In the 2008 to 2012 KNHANES, 14,400 participants (aged 40 years and older) with no history of glaucoma, showed that open angle glaucoma with IOP lower than 15 mm Hg was associated with MetS, dyslipidemia, stroke, ischemic heart disease, and systemic hypertension. In the 2010 to 2012 KNHANES, data from 8816 participants (aged 40 years and older) showed that glaucoma prevalence increased with an increasing number of MetS components within the total population and nonobese participants, but glaucoma prevalence was not associated with the number of MetS components in obese participants. Although there were not as many studies that examined the association between MetS and glaucoma, the association was consistent. Several of the studies excluded patients previously diagnosed with glaucoma, however, which might underestimate the association.

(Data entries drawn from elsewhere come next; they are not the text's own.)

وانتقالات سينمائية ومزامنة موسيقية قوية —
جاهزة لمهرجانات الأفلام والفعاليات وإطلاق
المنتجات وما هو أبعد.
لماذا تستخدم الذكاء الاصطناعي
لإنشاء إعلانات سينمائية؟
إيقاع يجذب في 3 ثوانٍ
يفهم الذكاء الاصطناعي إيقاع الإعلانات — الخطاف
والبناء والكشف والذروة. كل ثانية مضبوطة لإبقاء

Further studies are needed to clarify this association. Additional metrics would include assessments of central corneal thickness and optic nerve function and structure, as well as studies to determine whether systemic treatment or lifestyle modifications targeting MetS may reduce glaucoma incidence or slow progression, the author said.

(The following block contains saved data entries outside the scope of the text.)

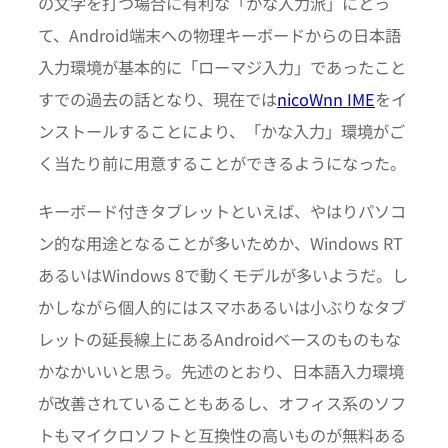
の文字を打つ場合に有利な「かな入力派」にとっ
て、Android端末への物理キーボードからの日本語
入力環境が基本的に「ローマジ入力」であったこと
すでの過去の話となり、現在では
nicoWnn IME
をイ
ンストールすることにより、「かな入力」環境がご
く当たり前に用意することができるようになった。
キーボード付きタブレットといえば、やはりパソコ
ン的な用途となることが多いためか、Windows RT
あるいはWindows 8で動くモデルが多いようだ。し
かしながら個人的にはスマホあるいは小ぶりなタブ
レットの延長線上にあるAndroidベースのものもな
かなかいいと思う。先述のとおり、日本語入力環境
が改善されていることもあるし、オフィス系のソフ
トもマイクロソフトと互換性の高いものが無料ある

The review author concludes, “The reviewed data show associations between MetS and IOP and glaucoma. Clinicians need to be aware of this association; however, at the present time, insufficient evidence exists to recommend lifestyle modification or systemic pharmacologic therapy to modify risk for glaucoma in patients with MetS. In addition, future studies are warranted to determine whether implementing a glaucoma screening program for patients with MetS is warranted.”
Roddy GW. Metabolic syndrome is associated with ocular hypertension and glaucoma. J Glaucoma. 2020;29(9):726-731.